Inside a sold-out Depot Wednesday night, British rock guitar legend Jeff Beck blazed away on his signature Fender Stratocaster with his characteristic flash as he aired out his own songbook and played spirited selections from across the spectrum.

Beck's delightful take on "Somewhere Over the Rainbow," was one highlight as was Sly and the Family Stone's "I Want To Take You Higher," but hands-down, the show-stopper for a majority of the audience seemed to be Beck's strangely arranged version of The Beatles "A Day In The Life."

The 66-year-old Beck, who onstage could easily pass for a guy in his mid-40s, rarely spoke but enthusiastically interacted with his hyper-talented bandmates throughout the night. At one point, he even playfully flipped the bird to keyboardist Jason Rebello for holding a note longer than Beck could.

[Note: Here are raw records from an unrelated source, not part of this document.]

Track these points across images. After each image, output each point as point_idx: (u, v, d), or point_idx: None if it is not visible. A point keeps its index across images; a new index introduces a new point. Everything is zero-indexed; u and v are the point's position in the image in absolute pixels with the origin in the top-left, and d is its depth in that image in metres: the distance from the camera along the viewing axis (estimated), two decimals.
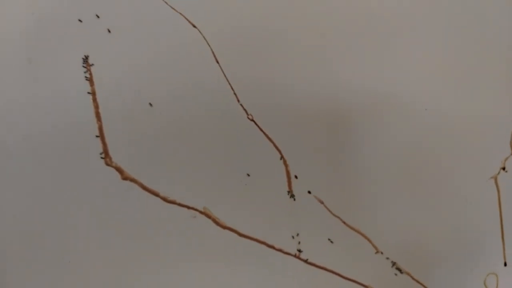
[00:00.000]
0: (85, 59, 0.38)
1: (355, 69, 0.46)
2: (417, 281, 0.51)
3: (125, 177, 0.39)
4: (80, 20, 0.38)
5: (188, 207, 0.42)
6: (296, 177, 0.45)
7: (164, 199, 0.41)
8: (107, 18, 0.39)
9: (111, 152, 0.39)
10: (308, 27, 0.45)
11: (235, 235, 0.43)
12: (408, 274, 0.50)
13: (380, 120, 0.48)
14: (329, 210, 0.46)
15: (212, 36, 0.42)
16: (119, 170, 0.39)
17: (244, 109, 0.43)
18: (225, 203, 0.43)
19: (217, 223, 0.42)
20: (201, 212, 0.42)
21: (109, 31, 0.39)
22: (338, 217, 0.47)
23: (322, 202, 0.46)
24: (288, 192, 0.45)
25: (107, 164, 0.39)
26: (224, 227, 0.43)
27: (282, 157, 0.44)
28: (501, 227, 0.54)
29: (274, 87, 0.44)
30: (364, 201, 0.47)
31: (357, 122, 0.47)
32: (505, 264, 0.55)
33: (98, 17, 0.39)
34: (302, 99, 0.45)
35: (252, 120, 0.43)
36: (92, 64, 0.39)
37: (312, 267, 0.46)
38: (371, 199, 0.48)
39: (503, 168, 0.54)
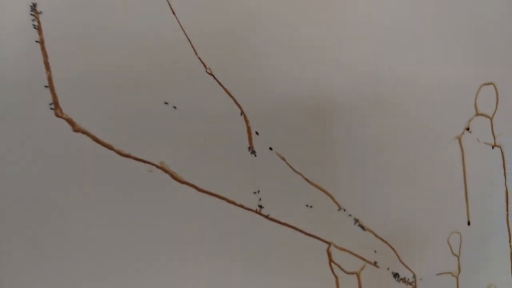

Beck, who ended his "Rock 'n' Roll Party" tour and traveling tribute to Les Paul with Irish singer Imelda May on Saturday in San Francisco, paid homage to the late great guitarist and inventor with a scorching version of "How High The Moon," which was OK, despite having piped-in vocals. Also serving up vocals was bassist Rhonda Smith, who gracefully sang Muddy Waters' "Rollin' and Tumblin'."

But the meat of the show the numerous instrumentals including "People Get Ready," "Led Boots" and "Elegy for Dunkirk." Although Beck hasn't played Salt Lake since 1999, he seems to be touring more steadily these days. And United Concerts seems to bring back bands that sell out The Depot. Here's hoping Beck doesn't wait another 11 years before returning.

It's not an easy business holding the continued interests of 2,000 people without a captivating lead singer. Beck proved repeatedly Wednesday that in the right hands, a guitar's all you really need.